→ Task
Without the pictures, set down every record below exactly as it reads.

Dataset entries
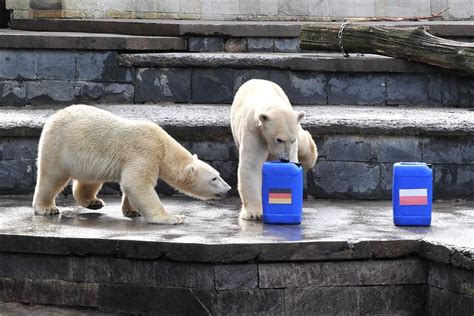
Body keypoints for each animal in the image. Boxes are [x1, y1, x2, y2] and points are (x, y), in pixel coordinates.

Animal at [32, 105, 231, 223]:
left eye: (219, 175)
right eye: (214, 178)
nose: (229, 189)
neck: (163, 146)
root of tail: (53, 117)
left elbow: (131, 185)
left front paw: (131, 211)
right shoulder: (146, 151)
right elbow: (138, 184)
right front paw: (172, 217)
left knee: (90, 180)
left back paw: (93, 202)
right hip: (59, 145)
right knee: (51, 176)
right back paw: (47, 208)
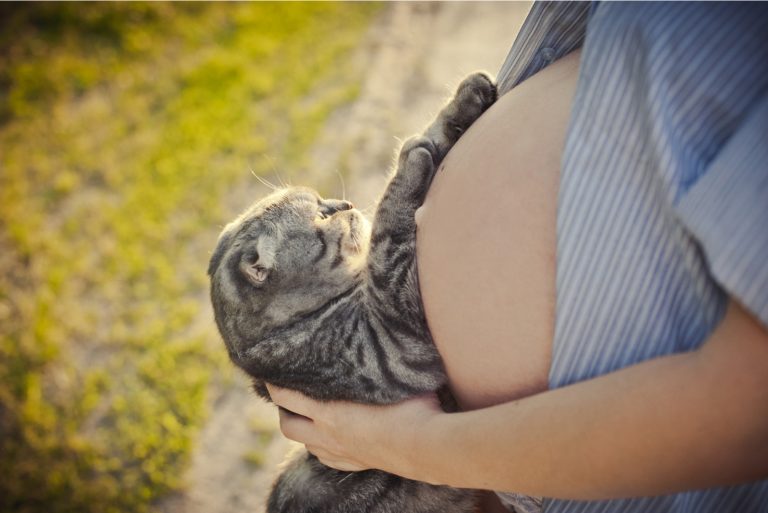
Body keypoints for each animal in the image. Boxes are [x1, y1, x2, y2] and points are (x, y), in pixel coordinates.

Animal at [210, 73, 498, 512]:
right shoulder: (392, 344)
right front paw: (412, 160)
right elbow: (388, 225)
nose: (343, 203)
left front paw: (460, 106)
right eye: (322, 214)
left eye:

→ Written solution
Body keypoints for each animal in the image. Boxes are [x1, y1, x2, y2] and points are (x, y), in pixel coordinates.

Animal at [32, 105, 231, 223]:
left eye: (219, 175)
right eye: (214, 178)
nose: (229, 189)
neck: (163, 146)
root of tail: (53, 117)
left elbow: (131, 185)
left front paw: (131, 211)
right shoulder: (146, 151)
right elbow: (138, 184)
right front paw: (172, 217)
left knee: (90, 180)
left back paw: (93, 202)
right hip: (59, 145)
right knee: (51, 176)
right back paw: (47, 208)
Body keypoints for each animal in the image. Boxes are [x1, y1, x2, y2] and points are (x, y), in pixel coordinates.

Animal at [210, 73, 498, 512]:
right shoulder: (392, 344)
right front paw: (412, 160)
right elbow: (388, 225)
nose: (343, 203)
left front paw: (460, 106)
right eye: (322, 214)
left eye:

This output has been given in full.